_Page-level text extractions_
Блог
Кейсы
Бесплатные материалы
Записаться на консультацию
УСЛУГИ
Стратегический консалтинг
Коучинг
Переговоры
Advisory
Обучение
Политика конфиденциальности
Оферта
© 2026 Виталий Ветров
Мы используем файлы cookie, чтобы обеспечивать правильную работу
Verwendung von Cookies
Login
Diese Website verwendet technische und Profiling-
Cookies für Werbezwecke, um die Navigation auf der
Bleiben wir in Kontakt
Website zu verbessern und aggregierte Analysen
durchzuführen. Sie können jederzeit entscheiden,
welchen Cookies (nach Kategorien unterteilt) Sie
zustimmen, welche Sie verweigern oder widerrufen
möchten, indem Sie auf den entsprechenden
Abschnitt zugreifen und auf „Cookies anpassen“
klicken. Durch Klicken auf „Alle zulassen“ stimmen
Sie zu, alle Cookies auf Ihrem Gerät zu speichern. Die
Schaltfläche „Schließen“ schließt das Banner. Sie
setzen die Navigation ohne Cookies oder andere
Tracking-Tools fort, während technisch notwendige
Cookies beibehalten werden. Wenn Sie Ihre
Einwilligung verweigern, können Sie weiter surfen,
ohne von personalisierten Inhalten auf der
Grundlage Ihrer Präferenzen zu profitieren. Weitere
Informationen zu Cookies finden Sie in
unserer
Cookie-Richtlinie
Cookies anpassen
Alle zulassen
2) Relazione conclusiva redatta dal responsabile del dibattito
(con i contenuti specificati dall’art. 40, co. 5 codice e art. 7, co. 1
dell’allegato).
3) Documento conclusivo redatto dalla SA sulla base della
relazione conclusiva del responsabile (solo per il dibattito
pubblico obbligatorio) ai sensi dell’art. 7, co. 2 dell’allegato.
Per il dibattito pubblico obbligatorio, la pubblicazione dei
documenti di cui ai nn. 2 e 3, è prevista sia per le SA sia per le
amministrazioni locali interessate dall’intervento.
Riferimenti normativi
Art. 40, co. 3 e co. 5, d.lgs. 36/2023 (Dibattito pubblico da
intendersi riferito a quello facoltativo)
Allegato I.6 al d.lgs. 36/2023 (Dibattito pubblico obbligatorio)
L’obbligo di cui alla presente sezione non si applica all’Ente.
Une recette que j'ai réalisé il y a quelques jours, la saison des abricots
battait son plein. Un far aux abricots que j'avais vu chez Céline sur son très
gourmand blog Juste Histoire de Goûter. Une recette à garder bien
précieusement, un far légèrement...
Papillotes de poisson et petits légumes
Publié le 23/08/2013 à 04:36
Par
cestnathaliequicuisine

--

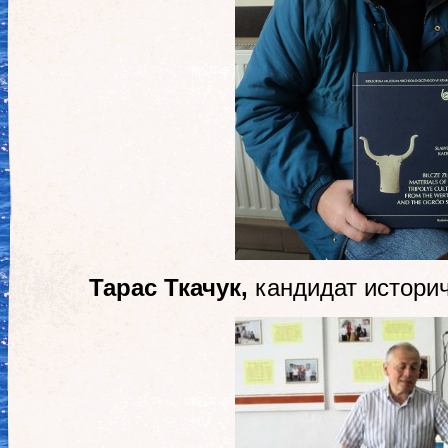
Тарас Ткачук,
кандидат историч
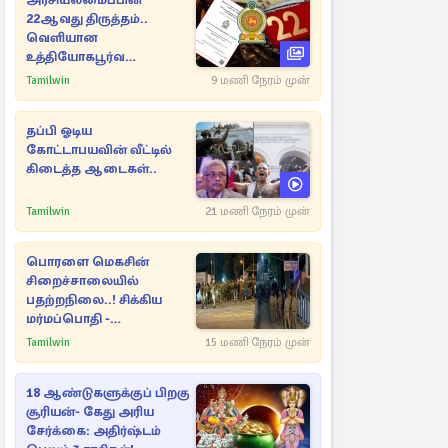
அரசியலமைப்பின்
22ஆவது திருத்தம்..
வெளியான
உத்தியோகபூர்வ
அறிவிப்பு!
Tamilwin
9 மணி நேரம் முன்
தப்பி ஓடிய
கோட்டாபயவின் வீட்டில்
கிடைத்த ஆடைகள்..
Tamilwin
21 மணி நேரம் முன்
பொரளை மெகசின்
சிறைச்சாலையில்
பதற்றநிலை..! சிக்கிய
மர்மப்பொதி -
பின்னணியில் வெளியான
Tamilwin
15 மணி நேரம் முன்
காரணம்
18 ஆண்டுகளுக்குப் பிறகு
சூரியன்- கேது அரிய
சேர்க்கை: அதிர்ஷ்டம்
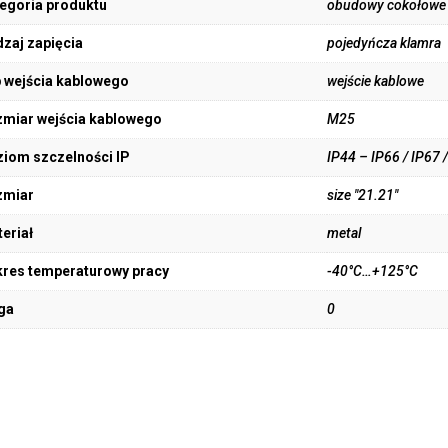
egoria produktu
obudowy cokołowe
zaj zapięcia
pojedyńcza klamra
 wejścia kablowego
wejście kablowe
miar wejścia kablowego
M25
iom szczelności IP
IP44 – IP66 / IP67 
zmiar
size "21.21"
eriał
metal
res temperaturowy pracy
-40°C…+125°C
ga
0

_Aim of the exercise_
Find each line above that contains the string "zulassen" and copy those lines. Case counts.

_Result_
klicken. Durch Klicken auf „Alle zulassen“ stimmen
Alle zulassen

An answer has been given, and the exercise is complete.